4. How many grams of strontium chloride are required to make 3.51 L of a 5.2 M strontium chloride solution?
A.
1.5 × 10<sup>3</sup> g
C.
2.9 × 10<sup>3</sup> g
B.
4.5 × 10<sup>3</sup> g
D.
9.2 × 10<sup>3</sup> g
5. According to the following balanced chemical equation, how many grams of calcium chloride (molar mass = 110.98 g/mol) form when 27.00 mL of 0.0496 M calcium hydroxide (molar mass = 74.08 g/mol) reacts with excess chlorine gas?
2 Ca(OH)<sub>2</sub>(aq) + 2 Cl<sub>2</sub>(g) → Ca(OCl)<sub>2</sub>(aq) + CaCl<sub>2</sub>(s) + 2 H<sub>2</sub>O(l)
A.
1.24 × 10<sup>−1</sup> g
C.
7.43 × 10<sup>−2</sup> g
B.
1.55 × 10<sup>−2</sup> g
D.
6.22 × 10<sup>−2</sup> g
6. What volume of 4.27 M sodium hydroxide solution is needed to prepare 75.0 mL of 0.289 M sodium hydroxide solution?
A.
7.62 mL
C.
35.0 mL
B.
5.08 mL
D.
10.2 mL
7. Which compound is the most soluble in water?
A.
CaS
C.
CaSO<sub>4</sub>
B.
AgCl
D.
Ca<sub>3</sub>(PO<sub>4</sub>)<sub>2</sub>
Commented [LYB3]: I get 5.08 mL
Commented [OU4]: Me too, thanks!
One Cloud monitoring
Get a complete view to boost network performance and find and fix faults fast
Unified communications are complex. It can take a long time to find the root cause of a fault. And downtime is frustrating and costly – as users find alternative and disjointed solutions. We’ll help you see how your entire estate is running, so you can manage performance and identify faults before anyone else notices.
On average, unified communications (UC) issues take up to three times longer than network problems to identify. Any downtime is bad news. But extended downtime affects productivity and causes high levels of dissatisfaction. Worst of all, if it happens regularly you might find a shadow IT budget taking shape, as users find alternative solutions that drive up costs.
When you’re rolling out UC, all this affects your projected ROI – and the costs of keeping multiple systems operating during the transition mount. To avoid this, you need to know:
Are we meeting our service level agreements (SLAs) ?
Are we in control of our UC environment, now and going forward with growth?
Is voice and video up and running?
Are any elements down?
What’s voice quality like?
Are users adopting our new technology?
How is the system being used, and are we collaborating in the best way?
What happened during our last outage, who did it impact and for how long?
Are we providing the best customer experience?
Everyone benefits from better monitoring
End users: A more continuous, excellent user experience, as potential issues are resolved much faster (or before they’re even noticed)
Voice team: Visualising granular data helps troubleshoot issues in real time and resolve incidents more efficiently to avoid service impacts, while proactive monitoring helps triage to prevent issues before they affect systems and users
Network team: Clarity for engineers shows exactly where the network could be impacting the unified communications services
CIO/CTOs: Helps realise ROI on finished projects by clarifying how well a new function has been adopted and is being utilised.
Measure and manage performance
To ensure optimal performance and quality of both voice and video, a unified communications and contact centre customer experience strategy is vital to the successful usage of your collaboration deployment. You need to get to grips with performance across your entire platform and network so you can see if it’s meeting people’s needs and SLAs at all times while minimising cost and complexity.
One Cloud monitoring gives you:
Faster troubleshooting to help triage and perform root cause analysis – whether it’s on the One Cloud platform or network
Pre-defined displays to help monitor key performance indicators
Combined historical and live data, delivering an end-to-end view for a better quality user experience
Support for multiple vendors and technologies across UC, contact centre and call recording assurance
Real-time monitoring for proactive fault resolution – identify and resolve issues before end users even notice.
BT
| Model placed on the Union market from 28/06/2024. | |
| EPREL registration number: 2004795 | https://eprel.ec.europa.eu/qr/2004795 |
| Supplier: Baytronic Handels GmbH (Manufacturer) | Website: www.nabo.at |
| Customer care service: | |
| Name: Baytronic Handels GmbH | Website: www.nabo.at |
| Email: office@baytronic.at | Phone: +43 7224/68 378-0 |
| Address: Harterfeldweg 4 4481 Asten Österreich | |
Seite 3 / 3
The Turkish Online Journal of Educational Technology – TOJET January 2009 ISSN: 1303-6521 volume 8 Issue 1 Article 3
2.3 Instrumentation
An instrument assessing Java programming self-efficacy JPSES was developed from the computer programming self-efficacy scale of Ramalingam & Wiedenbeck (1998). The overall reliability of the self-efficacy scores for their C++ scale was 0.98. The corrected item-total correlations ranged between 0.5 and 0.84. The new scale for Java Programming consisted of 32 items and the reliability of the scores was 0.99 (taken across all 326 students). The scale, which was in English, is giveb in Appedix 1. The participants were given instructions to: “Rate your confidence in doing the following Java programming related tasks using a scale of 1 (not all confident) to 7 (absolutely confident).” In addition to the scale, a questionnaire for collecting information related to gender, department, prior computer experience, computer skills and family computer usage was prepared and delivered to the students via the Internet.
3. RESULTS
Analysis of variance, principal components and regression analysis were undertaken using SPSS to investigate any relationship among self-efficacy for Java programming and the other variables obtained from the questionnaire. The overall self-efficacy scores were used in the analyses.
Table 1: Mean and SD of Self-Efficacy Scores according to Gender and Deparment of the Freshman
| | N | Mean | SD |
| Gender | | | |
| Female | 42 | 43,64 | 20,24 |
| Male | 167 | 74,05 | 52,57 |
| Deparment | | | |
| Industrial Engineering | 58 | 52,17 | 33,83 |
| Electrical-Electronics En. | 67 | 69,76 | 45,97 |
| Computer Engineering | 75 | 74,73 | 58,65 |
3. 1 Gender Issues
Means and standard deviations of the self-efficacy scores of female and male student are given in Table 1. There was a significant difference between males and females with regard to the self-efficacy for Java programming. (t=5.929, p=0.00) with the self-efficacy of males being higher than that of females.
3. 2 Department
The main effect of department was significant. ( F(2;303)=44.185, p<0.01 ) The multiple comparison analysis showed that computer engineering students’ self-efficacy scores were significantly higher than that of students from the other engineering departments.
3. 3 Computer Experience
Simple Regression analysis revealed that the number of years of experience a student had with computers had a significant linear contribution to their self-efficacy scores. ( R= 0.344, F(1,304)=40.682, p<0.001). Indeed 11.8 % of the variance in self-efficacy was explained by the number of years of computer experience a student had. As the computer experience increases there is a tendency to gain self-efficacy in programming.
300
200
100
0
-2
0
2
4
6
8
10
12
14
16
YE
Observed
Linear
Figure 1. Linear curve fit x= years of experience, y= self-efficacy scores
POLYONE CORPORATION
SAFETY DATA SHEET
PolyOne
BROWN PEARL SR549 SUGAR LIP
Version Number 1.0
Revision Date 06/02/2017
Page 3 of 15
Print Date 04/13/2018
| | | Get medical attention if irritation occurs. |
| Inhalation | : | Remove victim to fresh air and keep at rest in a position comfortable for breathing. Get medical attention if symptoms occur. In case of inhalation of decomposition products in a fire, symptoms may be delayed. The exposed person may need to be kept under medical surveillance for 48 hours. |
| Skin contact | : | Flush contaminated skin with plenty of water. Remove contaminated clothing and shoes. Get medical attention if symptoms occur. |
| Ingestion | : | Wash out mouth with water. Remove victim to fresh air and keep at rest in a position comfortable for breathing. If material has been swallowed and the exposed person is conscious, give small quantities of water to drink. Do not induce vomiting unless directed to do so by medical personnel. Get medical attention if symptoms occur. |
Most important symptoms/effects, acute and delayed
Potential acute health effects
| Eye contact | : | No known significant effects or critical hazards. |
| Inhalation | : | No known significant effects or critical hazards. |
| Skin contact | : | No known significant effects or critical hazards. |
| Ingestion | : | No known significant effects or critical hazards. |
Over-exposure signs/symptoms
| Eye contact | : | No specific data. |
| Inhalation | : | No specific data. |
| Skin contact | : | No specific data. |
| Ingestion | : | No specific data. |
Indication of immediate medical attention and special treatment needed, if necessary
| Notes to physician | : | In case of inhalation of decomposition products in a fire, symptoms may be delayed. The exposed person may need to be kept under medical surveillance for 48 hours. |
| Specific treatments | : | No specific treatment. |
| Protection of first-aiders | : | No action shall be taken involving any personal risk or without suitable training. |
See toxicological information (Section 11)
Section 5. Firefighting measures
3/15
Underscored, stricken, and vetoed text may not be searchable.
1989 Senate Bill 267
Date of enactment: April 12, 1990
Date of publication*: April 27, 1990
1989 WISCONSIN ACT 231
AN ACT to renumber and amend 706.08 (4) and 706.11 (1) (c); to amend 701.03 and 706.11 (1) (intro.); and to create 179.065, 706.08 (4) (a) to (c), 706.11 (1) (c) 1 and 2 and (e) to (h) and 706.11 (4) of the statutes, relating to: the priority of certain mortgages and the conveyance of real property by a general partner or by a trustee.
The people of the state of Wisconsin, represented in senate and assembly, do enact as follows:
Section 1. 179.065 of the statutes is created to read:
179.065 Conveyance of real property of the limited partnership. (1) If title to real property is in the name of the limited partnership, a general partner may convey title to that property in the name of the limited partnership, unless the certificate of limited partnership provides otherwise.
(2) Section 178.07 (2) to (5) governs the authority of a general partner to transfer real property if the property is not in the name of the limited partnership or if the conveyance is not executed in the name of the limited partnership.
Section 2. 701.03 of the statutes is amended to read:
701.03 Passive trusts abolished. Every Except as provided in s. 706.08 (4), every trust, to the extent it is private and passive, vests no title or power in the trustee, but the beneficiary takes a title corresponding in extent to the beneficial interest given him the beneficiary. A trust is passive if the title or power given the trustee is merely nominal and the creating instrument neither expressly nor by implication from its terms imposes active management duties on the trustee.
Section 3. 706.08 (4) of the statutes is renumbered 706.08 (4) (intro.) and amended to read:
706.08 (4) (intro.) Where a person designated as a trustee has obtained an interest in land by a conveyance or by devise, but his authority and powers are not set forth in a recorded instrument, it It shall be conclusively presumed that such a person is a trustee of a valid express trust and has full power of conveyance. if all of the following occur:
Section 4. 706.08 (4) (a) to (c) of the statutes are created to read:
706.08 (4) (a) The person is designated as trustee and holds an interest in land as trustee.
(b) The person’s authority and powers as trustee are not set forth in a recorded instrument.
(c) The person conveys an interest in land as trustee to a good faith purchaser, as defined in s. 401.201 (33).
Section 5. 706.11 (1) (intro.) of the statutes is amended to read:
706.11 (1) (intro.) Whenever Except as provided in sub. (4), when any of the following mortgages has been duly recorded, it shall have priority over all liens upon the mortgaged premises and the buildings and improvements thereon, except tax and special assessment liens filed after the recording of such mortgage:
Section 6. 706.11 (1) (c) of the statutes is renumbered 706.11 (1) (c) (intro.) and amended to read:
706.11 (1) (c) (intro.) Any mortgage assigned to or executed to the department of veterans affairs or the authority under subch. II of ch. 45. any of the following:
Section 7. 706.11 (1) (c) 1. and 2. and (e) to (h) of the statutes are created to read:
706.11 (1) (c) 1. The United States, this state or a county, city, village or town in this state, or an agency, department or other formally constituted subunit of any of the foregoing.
━━━━━━━━
Quote the data above from the line containing "Real-time monitoring for" to the line containing "Analysis of variance, principal", inclusive, and stop.

Real-time monitoring for proactive fault resolution – identify and resolve issues before end users even notice.
BT
| Model placed on the Union market from 28/06/2024. | |
| EPREL registration number: 2004795 | https://eprel.ec.europa.eu/qr/2004795 |
| Supplier: Baytronic Handels GmbH (Manufacturer) | Website: www.nabo.at |
| Customer care service: | |
| Name: Baytronic Handels GmbH | Website: www.nabo.at |
| Email: office@baytronic.at | Phone: +43 7224/68 378-0 |
| Address: Harterfeldweg 4 4481 Asten Österreich | |
Seite 3 / 3
The Turkish Online Journal of Educational Technology – TOJET January 2009 ISSN: 1303-6521 volume 8 Issue 1 Article 3
2.3 Instrumentation
An instrument assessing Java programming self-efficacy JPSES was developed from the computer programming self-efficacy scale of Ramalingam & Wiedenbeck (1998). The overall reliability of the self-efficacy scores for their C++ scale was 0.98. The corrected item-total correlations ranged between 0.5 and 0.84. The new scale for Java Programming consisted of 32 items and the reliability of the scores was 0.99 (taken across all 326 students). The scale, which was in English, is giveb in Appedix 1. The participants were given instructions to: “Rate your confidence in doing the following Java programming related tasks using a scale of 1 (not all confident) to 7 (absolutely confident).” In addition to the scale, a questionnaire for collecting information related to gender, department, prior computer experience, computer skills and family computer usage was prepared and delivered to the students via the Internet.
3. RESULTS
Analysis of variance, principal components and regression analysis were undertaken using SPSS to investigate any relationship among self-efficacy for Java programming and the other variables obtained from the questionnaire. The overall self-efficacy scores were used in the analyses.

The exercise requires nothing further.